Bloomberg has apologized repeatedly for his support of stop-and-frisk and said at last night’s debate that he had always opposed redlining. But his rivals have still homed in on his record, with candidates like Elizabeth Warren flaming him on the debate stage for policies that “targeted black and brown men from the beginning,” as the Massachusetts senator put it.

CLICK HERE if you are having a problem viewing the video on a mobile device

Steyer’s ad contrasts Bloomberg’s record with his own, promoting his activism for environmental issues and his record starting a nonprofit bank that has supported minority-owned small businesses. The ad, however, doesn’t mention that the bank has sued more than 1,800 defaulted auto loan borrowers, most in California’s poorest counties, a story first reported by this news organization.

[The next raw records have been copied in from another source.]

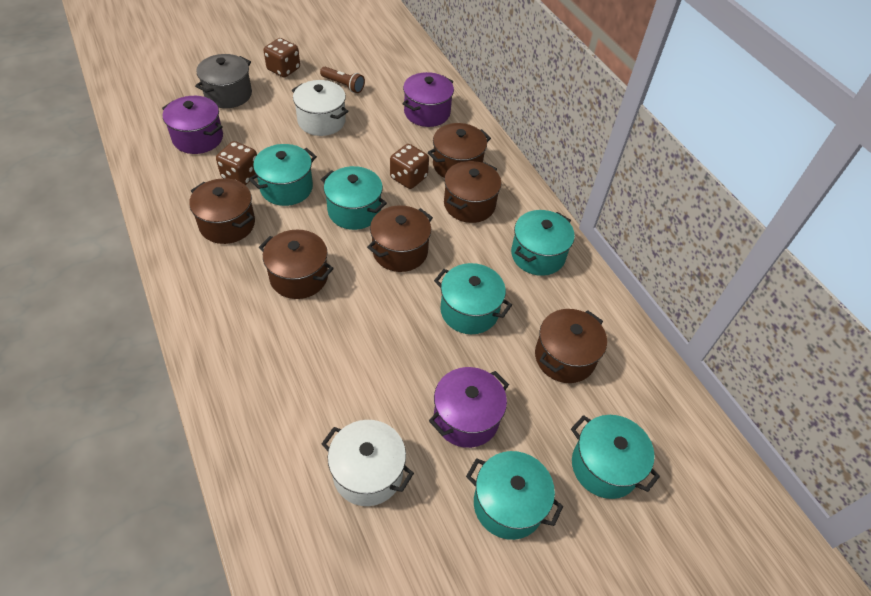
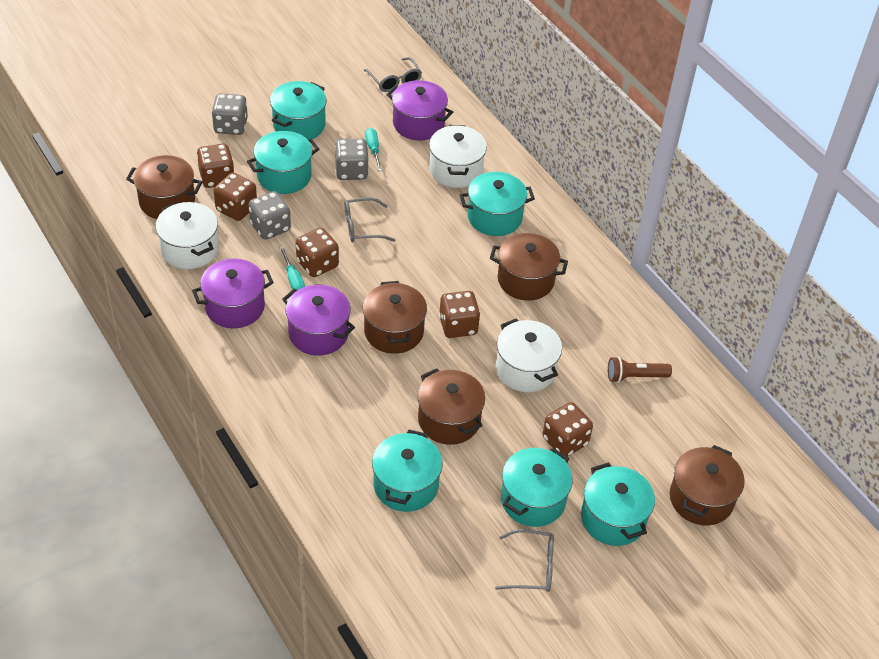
brown dice: 3 -> 5
brown pot: 6 -> 5
grey dice: 0 -> 3
grey glasses: 0 -> 3
grey pot: 1 -> 0
turquoise screwdriver: 0 -> 2
white pot: 2 -> 3

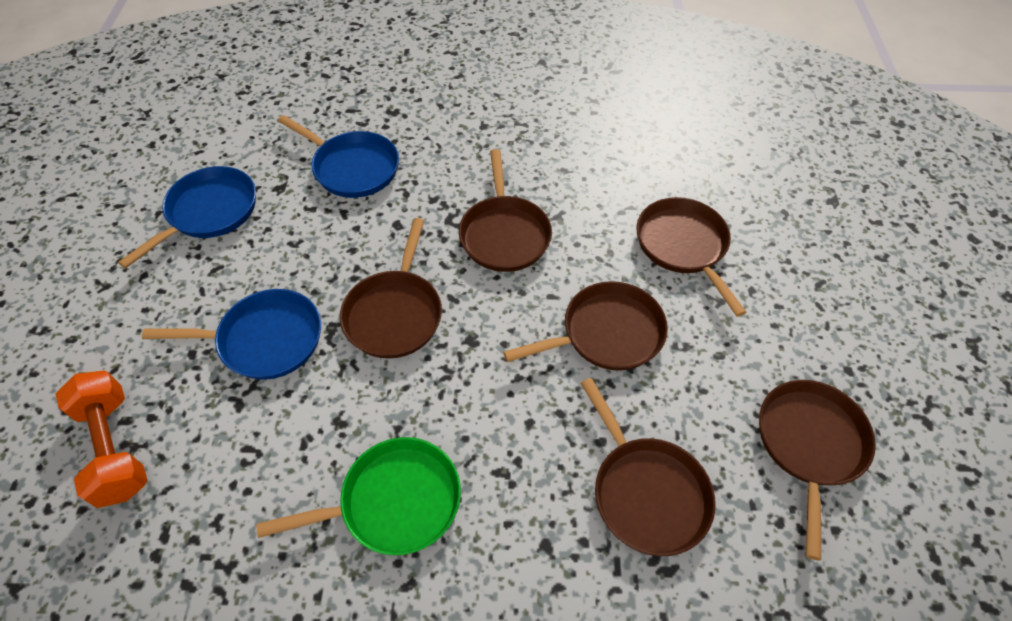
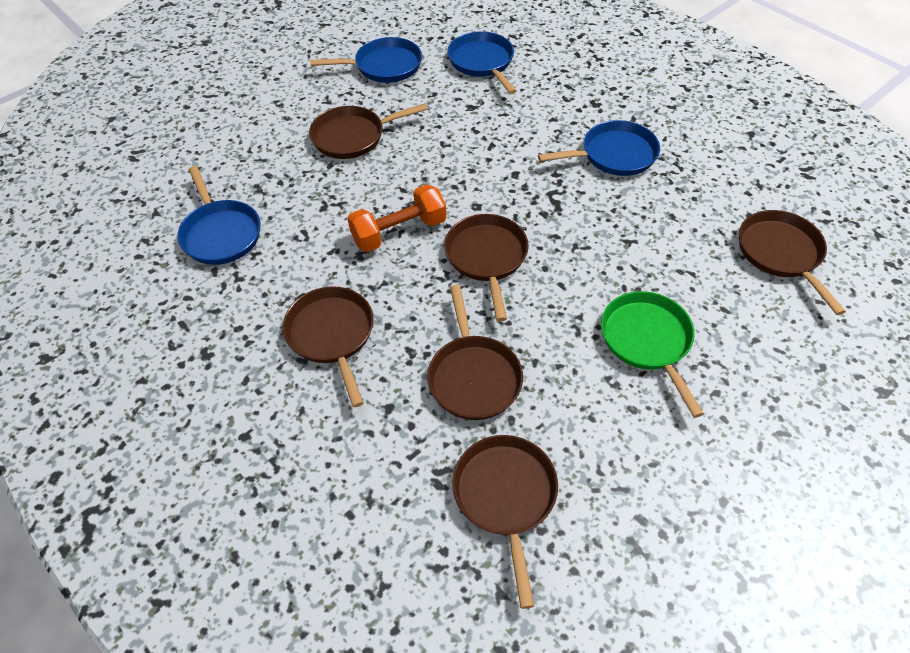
blue pan: 3 -> 4

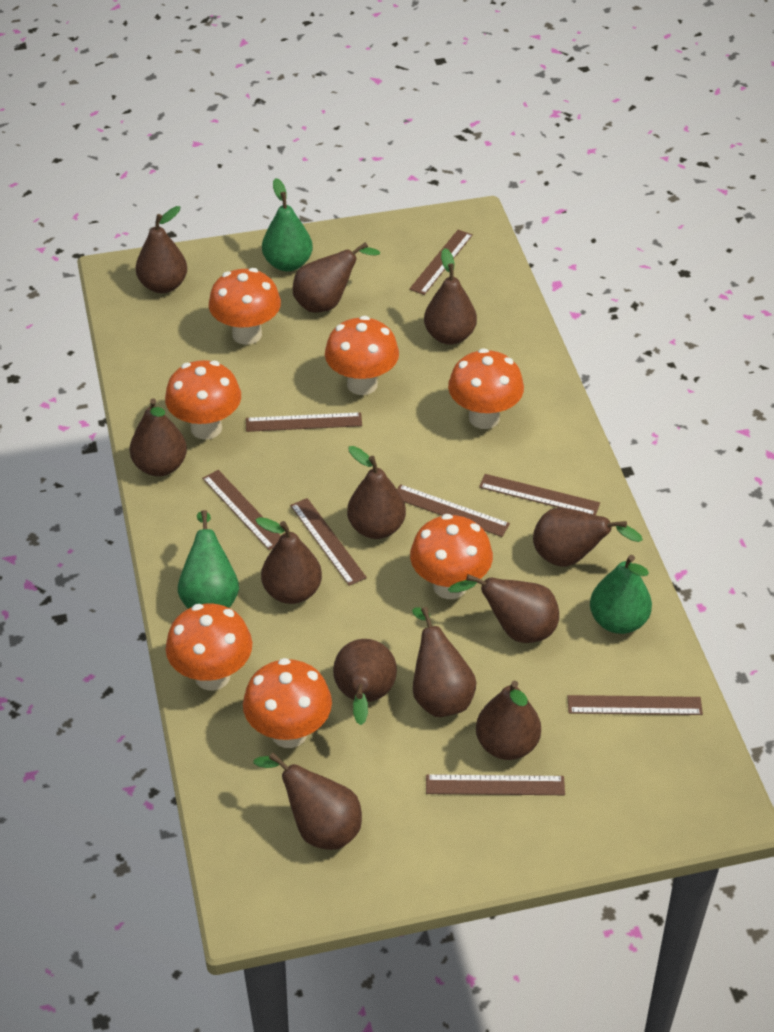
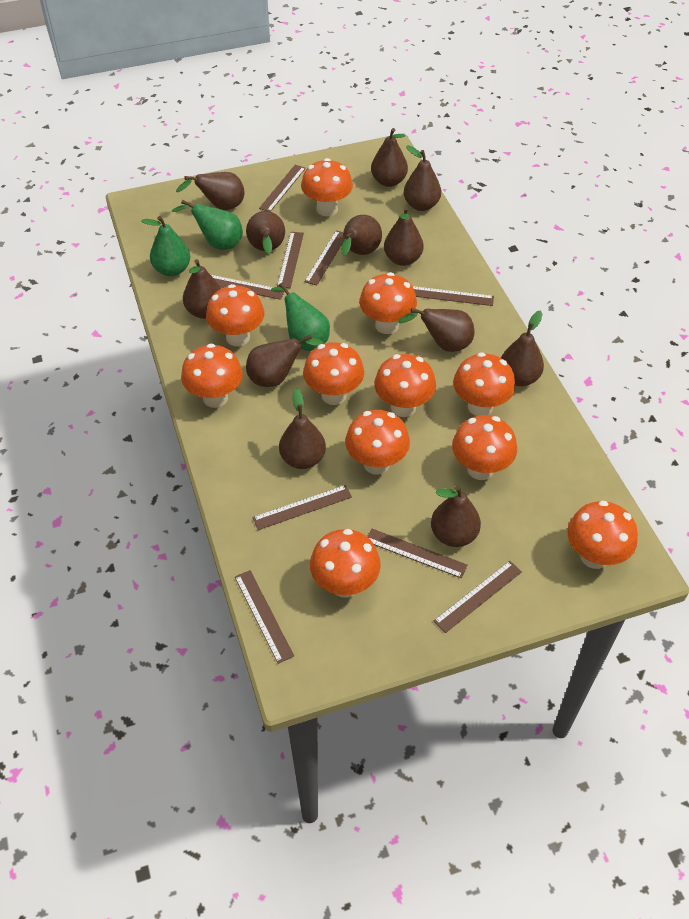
brown ruler: 8 -> 9
orange mushroom: 7 -> 11

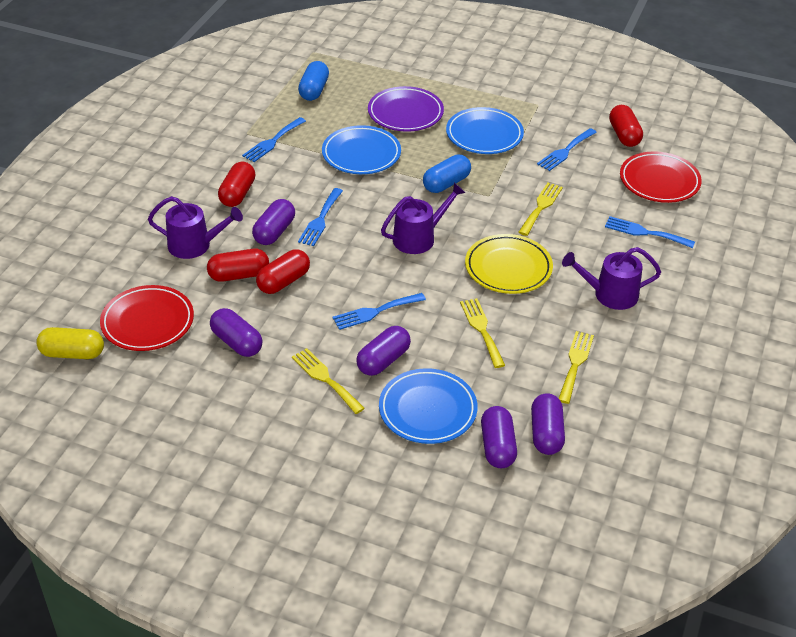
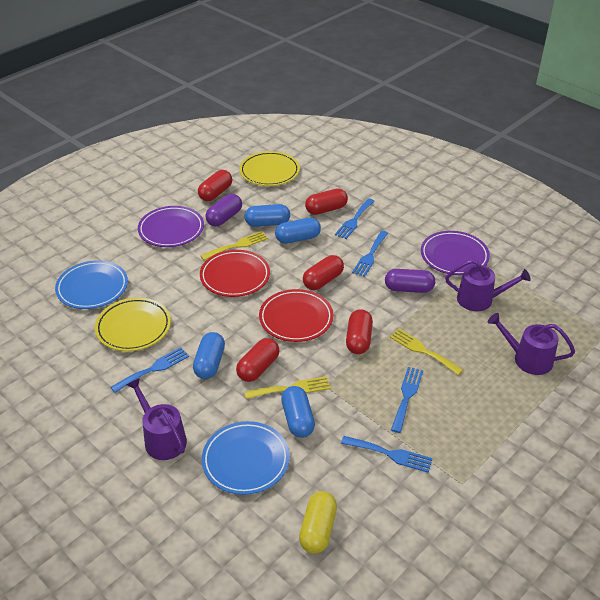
blue capsule: 2 -> 4
blue plate: 3 -> 2
purple capsule: 5 -> 2
purple plate: 1 -> 2
red capsule: 4 -> 5
yellow fork: 4 -> 3
yellow plate: 1 -> 2

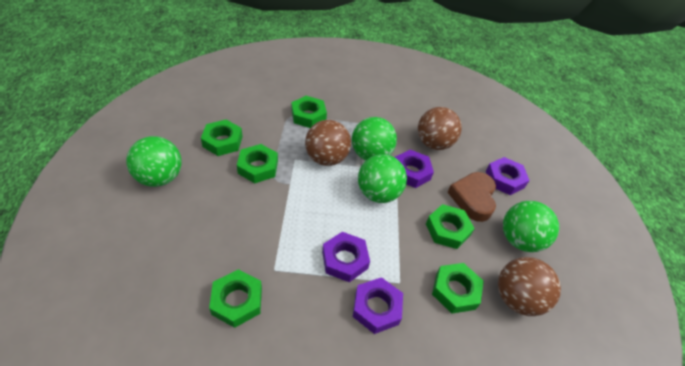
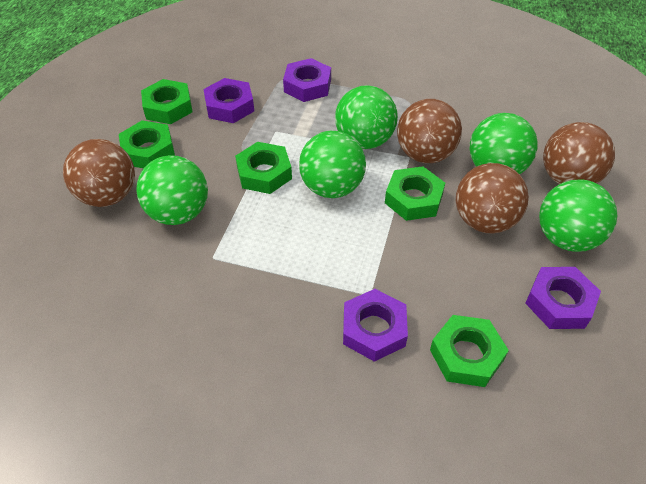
brown ball: 3 -> 4
brown heart: 1 -> 0
green ball: 4 -> 5
green nut: 6 -> 5

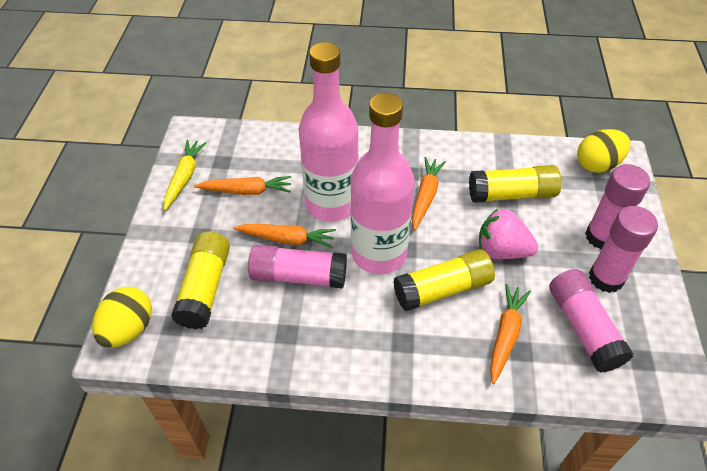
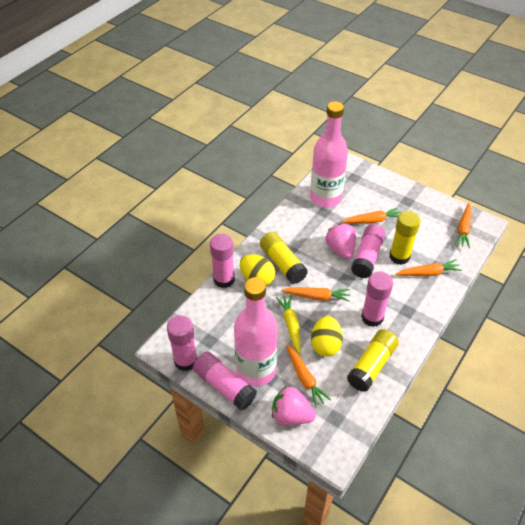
orange carrot: 4 -> 5
pink glue stick: 4 -> 5
pink strawberry: 1 -> 2

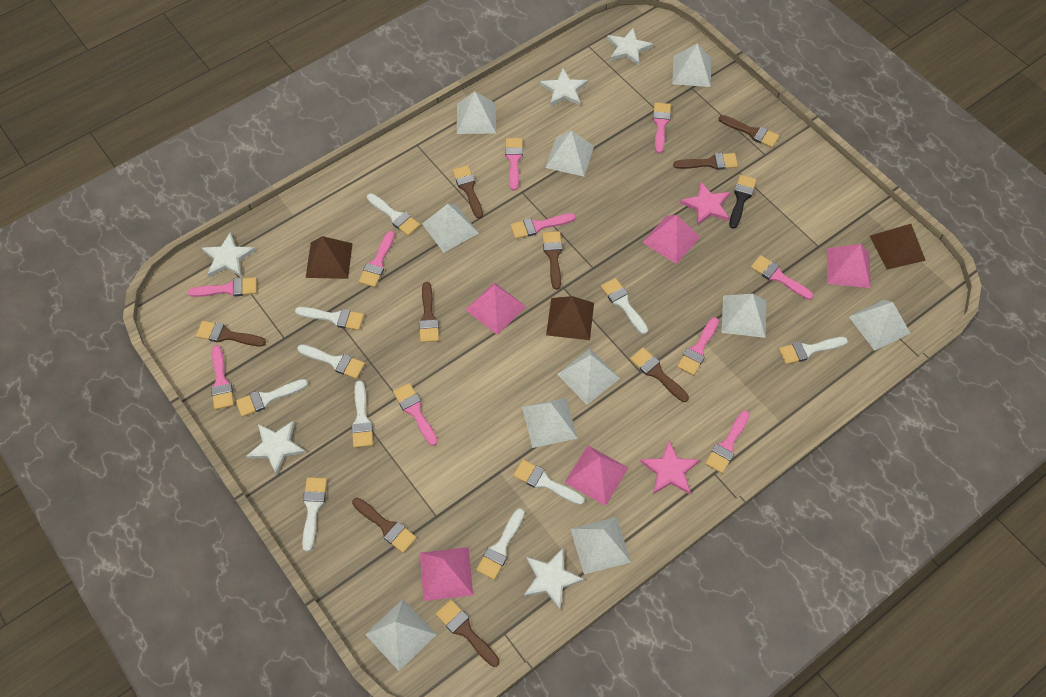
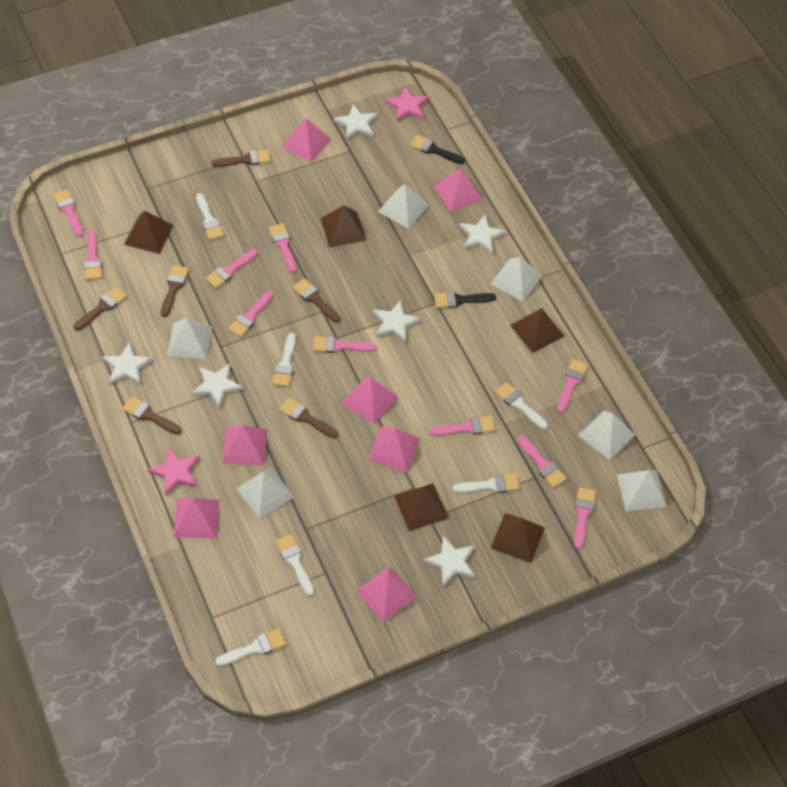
black brush: 1 -> 2
brown brush: 9 -> 6
brown pyramid: 3 -> 5
pink pyramid: 5 -> 7
white brush: 10 -> 6
white pyramid: 10 -> 6
white star: 5 -> 6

Bloomberg’s campaign did not respond to a request for comment.

Steyer’s ad is the latest example of how the Democratic primary has turned increasingly negative. Polls have suggested that only Bloomberg and Sen. Bernie Sanders have the broad national support and financial resources necessary to stay in the race after Super Tuesday states like California vote on March 3 — which creates incentives for the other candidates to target them.

In a statement following the debate, Steyer said that Bloomberg — a former Republican and independent who’s now a Democrat — was “probably running in the wrong primary.”

Tom Steyer was not on the stage for Wednesday’s raucous Democratic presidential primary debate in Las Vegas. (AP Photo/John Locher) 

So far, anyone turning on a television in California has mostly seen positive ads from the two billionaires promoting their own candidacies. Bloomberg, Steyer and Sanders, who has a strong lead in the most recent California polls, are the only contenders so far who’ve been able to afford TV buys in the Golden State’s pricey media markets.

So far, Steyer has spent almost $200 million of his own money on advertising — more than any candidate other than Bloomberg, who’s spent about double that, according to ad tracking services. In January alone, Steyer’s campaign spent $52.9 million, according to new Federal Election Commission reports released Thursday night.

Steyer, the only Californian left in the presidential race, has trailed far behind in national polls and in his home state, winning the support of just 3 percent of likely Democratic primary voters here in a poll from the Public Policy Institute of California released this week.

But he’s received better numbers in Nevada, which caucuses on Saturday, and South Carolina, which votes one week later. Steyer has concentrated on building support among black and Latino voters, which explains his focus on stop-and-frisk and redlining in the ad.

Steyer’s fans are hoping that better-than-expected showings in both states can keep his long-shot presidential ambitions alive through Super Tuesday.

And as long as he wins at least one delegate in Nevada — which seems likely based on the most recent polls — Steyer will be guaranteed an invitation to the next presidential debate in Charleston, S.C., on Tuesday. That will give him the chance for a billionaire-vs-billionaire showdown in person, not just on the airwaves.